»»
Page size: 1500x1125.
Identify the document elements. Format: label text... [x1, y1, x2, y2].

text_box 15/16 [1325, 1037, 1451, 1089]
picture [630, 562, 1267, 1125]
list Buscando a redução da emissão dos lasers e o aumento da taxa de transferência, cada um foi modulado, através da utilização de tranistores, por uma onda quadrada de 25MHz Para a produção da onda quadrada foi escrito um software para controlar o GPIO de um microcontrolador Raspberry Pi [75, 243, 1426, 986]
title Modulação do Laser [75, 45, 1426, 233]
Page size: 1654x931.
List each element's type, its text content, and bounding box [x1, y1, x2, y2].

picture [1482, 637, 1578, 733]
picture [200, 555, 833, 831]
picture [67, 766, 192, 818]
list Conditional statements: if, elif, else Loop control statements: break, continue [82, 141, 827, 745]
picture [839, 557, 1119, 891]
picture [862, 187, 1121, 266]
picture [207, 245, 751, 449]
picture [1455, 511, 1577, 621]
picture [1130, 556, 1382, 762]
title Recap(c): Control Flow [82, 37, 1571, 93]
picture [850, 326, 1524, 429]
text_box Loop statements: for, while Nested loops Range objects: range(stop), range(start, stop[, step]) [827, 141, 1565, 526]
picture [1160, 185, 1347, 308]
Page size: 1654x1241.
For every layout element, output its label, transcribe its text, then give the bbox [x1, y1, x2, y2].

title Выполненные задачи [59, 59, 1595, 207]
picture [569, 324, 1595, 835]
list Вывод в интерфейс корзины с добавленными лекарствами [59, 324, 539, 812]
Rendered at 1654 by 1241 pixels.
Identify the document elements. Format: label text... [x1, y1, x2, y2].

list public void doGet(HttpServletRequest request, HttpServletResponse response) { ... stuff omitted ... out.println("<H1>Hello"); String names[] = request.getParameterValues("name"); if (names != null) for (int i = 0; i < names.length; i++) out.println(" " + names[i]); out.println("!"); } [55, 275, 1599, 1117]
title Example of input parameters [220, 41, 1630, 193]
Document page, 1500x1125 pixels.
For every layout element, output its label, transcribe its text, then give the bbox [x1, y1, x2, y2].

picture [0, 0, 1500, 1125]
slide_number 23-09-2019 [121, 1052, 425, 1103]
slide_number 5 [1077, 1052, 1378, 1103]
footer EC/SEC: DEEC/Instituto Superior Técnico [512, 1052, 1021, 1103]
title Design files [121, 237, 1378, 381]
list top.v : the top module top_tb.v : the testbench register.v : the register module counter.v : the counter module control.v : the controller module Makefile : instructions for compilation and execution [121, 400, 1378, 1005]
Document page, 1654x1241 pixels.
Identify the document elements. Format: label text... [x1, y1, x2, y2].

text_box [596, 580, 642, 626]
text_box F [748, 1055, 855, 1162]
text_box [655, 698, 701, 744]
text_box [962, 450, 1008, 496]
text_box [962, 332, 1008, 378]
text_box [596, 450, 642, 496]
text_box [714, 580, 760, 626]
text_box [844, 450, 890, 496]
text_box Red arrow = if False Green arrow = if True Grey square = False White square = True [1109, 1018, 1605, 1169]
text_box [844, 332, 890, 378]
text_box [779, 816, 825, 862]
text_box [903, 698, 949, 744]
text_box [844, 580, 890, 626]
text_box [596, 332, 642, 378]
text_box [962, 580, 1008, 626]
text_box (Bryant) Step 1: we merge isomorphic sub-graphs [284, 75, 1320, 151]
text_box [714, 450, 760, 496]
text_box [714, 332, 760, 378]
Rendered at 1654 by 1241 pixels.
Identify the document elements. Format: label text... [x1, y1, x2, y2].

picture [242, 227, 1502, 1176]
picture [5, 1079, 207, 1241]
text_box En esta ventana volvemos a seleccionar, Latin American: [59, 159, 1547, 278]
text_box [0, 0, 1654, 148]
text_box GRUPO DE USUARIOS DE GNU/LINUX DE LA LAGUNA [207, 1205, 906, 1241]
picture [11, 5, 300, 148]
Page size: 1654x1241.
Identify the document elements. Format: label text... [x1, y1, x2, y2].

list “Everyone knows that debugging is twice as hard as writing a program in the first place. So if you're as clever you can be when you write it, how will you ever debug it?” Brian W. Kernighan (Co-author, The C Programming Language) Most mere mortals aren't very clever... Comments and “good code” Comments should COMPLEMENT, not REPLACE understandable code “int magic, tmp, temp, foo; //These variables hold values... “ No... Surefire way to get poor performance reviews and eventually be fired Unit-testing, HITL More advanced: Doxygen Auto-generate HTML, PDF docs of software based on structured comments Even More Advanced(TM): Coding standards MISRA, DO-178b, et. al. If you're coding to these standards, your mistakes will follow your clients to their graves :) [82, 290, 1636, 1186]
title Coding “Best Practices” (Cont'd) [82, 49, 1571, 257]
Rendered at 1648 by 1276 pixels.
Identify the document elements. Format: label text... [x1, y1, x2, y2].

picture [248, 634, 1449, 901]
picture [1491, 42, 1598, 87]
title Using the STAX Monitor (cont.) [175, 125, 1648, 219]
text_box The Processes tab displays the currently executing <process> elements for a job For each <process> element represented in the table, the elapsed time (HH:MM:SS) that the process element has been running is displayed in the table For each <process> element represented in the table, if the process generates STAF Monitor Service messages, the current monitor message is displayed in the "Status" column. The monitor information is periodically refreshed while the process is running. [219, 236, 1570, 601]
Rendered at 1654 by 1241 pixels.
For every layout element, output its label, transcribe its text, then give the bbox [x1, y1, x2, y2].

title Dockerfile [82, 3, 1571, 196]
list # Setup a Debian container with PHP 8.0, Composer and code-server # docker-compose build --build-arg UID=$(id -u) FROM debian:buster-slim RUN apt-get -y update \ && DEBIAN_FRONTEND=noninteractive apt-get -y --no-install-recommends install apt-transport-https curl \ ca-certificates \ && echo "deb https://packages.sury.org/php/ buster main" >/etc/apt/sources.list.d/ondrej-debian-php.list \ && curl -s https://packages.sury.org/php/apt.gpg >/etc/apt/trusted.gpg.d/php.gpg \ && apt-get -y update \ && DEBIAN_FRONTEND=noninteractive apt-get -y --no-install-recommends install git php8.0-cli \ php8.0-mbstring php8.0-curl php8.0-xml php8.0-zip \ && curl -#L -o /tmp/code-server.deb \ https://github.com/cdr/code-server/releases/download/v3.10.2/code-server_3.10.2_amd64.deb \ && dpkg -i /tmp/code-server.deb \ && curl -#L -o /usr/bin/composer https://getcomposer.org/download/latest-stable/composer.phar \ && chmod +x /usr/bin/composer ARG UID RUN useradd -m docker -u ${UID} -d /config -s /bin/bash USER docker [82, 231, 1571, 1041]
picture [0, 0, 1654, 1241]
««
▸ **WRITTEN PROBLEM**:
Copy out the lines of the data from the one containing "Document page, 1654x1241 pixels." through the one containing "text_box [962, 332, 1008, 378]", inclusive, unchanged.

▸ **RESPONSE FOR THIS EXERCISE**:
Document page, 1654x1241 pixels.
Identify the document elements. Format: label text... [x1, y1, x2, y2].

text_box [596, 580, 642, 626]
text_box F [748, 1055, 855, 1162]
text_box [655, 698, 701, 744]
text_box [962, 450, 1008, 496]
text_box [962, 332, 1008, 378]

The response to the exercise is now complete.